What you should do: What you return must match the records exactly.

********

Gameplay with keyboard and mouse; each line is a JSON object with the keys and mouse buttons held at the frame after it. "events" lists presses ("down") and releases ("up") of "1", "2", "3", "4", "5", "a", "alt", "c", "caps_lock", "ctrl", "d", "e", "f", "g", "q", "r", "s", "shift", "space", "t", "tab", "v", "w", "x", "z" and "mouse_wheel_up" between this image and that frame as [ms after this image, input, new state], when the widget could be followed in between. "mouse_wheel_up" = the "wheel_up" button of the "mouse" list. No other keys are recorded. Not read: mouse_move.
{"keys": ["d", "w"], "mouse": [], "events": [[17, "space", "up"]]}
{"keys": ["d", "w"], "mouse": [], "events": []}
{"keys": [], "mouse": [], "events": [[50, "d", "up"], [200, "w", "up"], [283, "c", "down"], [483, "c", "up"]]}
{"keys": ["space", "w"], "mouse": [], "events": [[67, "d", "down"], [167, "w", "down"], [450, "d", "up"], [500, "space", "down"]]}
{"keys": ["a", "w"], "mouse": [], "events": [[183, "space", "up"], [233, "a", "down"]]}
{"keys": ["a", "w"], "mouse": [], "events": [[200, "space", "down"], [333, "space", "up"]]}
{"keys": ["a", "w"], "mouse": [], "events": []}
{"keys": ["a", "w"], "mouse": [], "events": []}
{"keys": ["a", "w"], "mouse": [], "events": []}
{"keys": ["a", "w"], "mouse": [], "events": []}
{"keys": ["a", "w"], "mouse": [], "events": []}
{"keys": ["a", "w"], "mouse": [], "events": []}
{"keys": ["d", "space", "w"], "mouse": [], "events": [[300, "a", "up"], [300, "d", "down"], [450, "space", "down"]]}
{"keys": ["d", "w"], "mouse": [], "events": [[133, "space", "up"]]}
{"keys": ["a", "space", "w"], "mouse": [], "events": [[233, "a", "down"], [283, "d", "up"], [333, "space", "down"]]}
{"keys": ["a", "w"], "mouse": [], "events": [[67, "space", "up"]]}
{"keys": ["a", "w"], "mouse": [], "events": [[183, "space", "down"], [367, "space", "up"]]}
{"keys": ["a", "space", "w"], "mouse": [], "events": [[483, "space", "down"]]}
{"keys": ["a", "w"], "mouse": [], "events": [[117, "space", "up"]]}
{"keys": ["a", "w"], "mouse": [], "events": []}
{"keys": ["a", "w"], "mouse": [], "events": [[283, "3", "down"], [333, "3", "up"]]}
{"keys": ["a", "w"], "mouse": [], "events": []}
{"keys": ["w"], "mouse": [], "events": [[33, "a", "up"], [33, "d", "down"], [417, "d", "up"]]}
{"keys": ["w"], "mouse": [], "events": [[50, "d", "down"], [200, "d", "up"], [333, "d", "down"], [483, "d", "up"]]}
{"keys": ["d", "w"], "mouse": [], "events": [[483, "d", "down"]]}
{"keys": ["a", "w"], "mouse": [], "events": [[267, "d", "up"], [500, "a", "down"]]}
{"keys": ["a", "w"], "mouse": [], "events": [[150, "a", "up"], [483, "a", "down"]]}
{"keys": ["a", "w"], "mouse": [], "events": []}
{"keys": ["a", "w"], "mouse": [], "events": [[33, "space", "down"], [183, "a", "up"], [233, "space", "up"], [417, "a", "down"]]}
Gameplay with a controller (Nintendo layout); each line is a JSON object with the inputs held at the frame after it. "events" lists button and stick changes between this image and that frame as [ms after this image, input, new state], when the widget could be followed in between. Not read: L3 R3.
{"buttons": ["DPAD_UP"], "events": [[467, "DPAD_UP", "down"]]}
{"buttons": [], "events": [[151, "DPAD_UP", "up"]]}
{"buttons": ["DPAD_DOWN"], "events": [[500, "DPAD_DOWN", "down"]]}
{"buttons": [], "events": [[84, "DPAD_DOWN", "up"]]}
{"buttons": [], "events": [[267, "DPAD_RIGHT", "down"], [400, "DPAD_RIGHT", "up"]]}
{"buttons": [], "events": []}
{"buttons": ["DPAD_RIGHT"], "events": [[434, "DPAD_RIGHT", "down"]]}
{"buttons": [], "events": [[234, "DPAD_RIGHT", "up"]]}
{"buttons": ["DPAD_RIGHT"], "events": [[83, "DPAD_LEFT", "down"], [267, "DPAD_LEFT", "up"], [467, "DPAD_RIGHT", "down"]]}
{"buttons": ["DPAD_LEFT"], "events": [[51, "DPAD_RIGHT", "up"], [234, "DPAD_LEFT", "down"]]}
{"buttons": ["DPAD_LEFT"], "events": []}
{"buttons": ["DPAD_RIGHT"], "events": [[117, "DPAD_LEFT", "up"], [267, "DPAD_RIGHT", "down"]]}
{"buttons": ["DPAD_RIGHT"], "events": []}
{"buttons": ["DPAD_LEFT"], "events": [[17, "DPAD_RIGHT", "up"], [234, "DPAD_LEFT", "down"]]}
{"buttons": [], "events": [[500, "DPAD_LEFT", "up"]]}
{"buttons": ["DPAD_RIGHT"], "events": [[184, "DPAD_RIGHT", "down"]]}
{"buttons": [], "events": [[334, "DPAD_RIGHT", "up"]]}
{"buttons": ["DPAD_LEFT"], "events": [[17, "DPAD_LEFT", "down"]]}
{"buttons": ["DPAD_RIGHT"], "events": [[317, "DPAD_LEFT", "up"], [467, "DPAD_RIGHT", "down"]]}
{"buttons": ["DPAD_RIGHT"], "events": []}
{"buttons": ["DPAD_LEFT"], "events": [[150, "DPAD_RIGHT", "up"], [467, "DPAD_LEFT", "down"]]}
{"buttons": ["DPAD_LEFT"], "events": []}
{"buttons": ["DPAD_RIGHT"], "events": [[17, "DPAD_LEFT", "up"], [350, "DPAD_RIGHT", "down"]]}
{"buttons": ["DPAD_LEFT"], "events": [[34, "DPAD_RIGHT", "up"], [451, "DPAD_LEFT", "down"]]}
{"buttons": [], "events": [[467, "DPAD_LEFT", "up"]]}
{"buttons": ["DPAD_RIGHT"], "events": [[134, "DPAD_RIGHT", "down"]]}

********

Answer section:
Gameplay with keyboard and mouse; each line is a JSON object with the keys and mouse buttons held at the frame after it. "events" lists presses ("down") and releases ("up") of "1", "2", "3", "4", "5", "a", "alt", "c", "caps_lock", "ctrl", "d", "e", "f", "g", "q", "r", "s", "shift", "space", "t", "tab", "v", "w", "x", "z" and "mouse_wheel_up" between this image and that frame as [ms after this image, input, new state], when the widget could be followed in between. "mouse_wheel_up" = the "wheel_up" button of the "mouse" list. No other keys are recorded. Not read: mouse_move.
{"keys": ["d", "w"], "mouse": [], "events": [[17, "space", "up"]]}
{"keys": ["d", "w"], "mouse": [], "events": []}
{"keys": [], "mouse": [], "events": [[50, "d", "up"], [200, "w", "up"], [283, "c", "down"], [483, "c", "up"]]}
{"keys": ["space", "w"], "mouse": [], "events": [[67, "d", "down"], [167, "w", "down"], [450, "d", "up"], [500, "space", "down"]]}
{"keys": ["a", "w"], "mouse": [], "events": [[183, "space", "up"], [233, "a", "down"]]}
{"keys": ["a", "w"], "mouse": [], "events": [[200, "space", "down"], [333, "space", "up"]]}
{"keys": ["a", "w"], "mouse": [], "events": []}
{"keys": ["a", "w"], "mouse": [], "events": []}
{"keys": ["a", "w"], "mouse": [], "events": []}
{"keys": ["a", "w"], "mouse": [], "events": []}
{"keys": ["a", "w"], "mouse": [], "events": []}
{"keys": ["a", "w"], "mouse": [], "events": []}
{"keys": ["d", "space", "w"], "mouse": [], "events": [[300, "a", "up"], [300, "d", "down"], [450, "space", "down"]]}
{"keys": ["d", "w"], "mouse": [], "events": [[133, "space", "up"]]}
{"keys": ["a", "space", "w"], "mouse": [], "events": [[233, "a", "down"], [283, "d", "up"], [333, "space", "down"]]}
{"keys": ["a", "w"], "mouse": [], "events": [[67, "space", "up"]]}
{"keys": ["a", "w"], "mouse": [], "events": [[183, "space", "down"], [367, "space", "up"]]}
{"keys": ["a", "space", "w"], "mouse": [], "events": [[483, "space", "down"]]}
{"keys": ["a", "w"], "mouse": [], "events": [[117, "space", "up"]]}
{"keys": ["a", "w"], "mouse": [], "events": []}
{"keys": ["a", "w"], "mouse": [], "events": [[283, "3", "down"], [333, "3", "up"]]}
{"keys": ["a", "w"], "mouse": [], "events": []}
{"keys": ["w"], "mouse": [], "events": [[33, "a", "up"], [33, "d", "down"], [417, "d", "up"]]}
{"keys": ["w"], "mouse": [], "events": [[50, "d", "down"], [200, "d", "up"], [333, "d", "down"], [483, "d", "up"]]}
{"keys": ["d", "w"], "mouse": [], "events": [[483, "d", "down"]]}
{"keys": ["a", "w"], "mouse": [], "events": [[267, "d", "up"], [500, "a", "down"]]}
{"keys": ["a", "w"], "mouse": [], "events": [[150, "a", "up"], [483, "a", "down"]]}
{"keys": ["a", "w"], "mouse": [], "events": []}
{"keys": ["a", "w"], "mouse": [], "events": [[33, "space", "down"], [183, "a", "up"], [233, "space", "up"], [417, "a", "down"]]}
Gameplay with a controller (Nintendo layout); each line is a JSON object with the inputs held at the frame after it. "events" lists button and stick changes between this image and that frame as [ms after this image, input, new state], when the widget could be followed in between. Not read: L3 R3.
{"buttons": ["DPAD_UP"], "events": [[467, "DPAD_UP", "down"]]}
{"buttons": [], "events": [[151, "DPAD_UP", "up"]]}
{"buttons": ["DPAD_DOWN"], "events": [[500, "DPAD_DOWN", "down"]]}
{"buttons": [], "events": [[84, "DPAD_DOWN", "up"]]}
{"buttons": [], "events": [[267, "DPAD_RIGHT", "down"], [400, "DPAD_RIGHT", "up"]]}
{"buttons": [], "events": []}
{"buttons": ["DPAD_RIGHT"], "events": [[434, "DPAD_RIGHT", "down"]]}
{"buttons": [], "events": [[234, "DPAD_RIGHT", "up"]]}
{"buttons": ["DPAD_RIGHT"], "events": [[83, "DPAD_LEFT", "down"], [267, "DPAD_LEFT", "up"], [467, "DPAD_RIGHT", "down"]]}
{"buttons": ["DPAD_LEFT"], "events": [[51, "DPAD_RIGHT", "up"], [234, "DPAD_LEFT", "down"]]}
{"buttons": ["DPAD_LEFT"], "events": []}
{"buttons": ["DPAD_RIGHT"], "events": [[117, "DPAD_LEFT", "up"], [267, "DPAD_RIGHT", "down"]]}
{"buttons": ["DPAD_RIGHT"], "events": []}
{"buttons": ["DPAD_LEFT"], "events": [[17, "DPAD_RIGHT", "up"], [234, "DPAD_LEFT", "down"]]}
{"buttons": [], "events": [[500, "DPAD_LEFT", "up"]]}
{"buttons": ["DPAD_RIGHT"], "events": [[184, "DPAD_RIGHT", "down"]]}
{"buttons": [], "events": [[334, "DPAD_RIGHT", "up"]]}
{"buttons": ["DPAD_LEFT"], "events": [[17, "DPAD_LEFT", "down"]]}
{"buttons": ["DPAD_RIGHT"], "events": [[317, "DPAD_LEFT", "up"], [467, "DPAD_RIGHT", "down"]]}
{"buttons": ["DPAD_RIGHT"], "events": []}
{"buttons": ["DPAD_LEFT"], "events": [[150, "DPAD_RIGHT", "up"], [467, "DPAD_LEFT", "down"]]}
{"buttons": ["DPAD_LEFT"], "events": []}
{"buttons": ["DPAD_RIGHT"], "events": [[17, "DPAD_LEFT", "up"], [350, "DPAD_RIGHT", "down"]]}
{"buttons": ["DPAD_LEFT"], "events": [[34, "DPAD_RIGHT", "up"], [451, "DPAD_LEFT", "down"]]}
{"buttons": [], "events": [[467, "DPAD_LEFT", "up"]]}
{"buttons": ["DPAD_RIGHT"], "events": [[134, "DPAD_RIGHT", "down"]]}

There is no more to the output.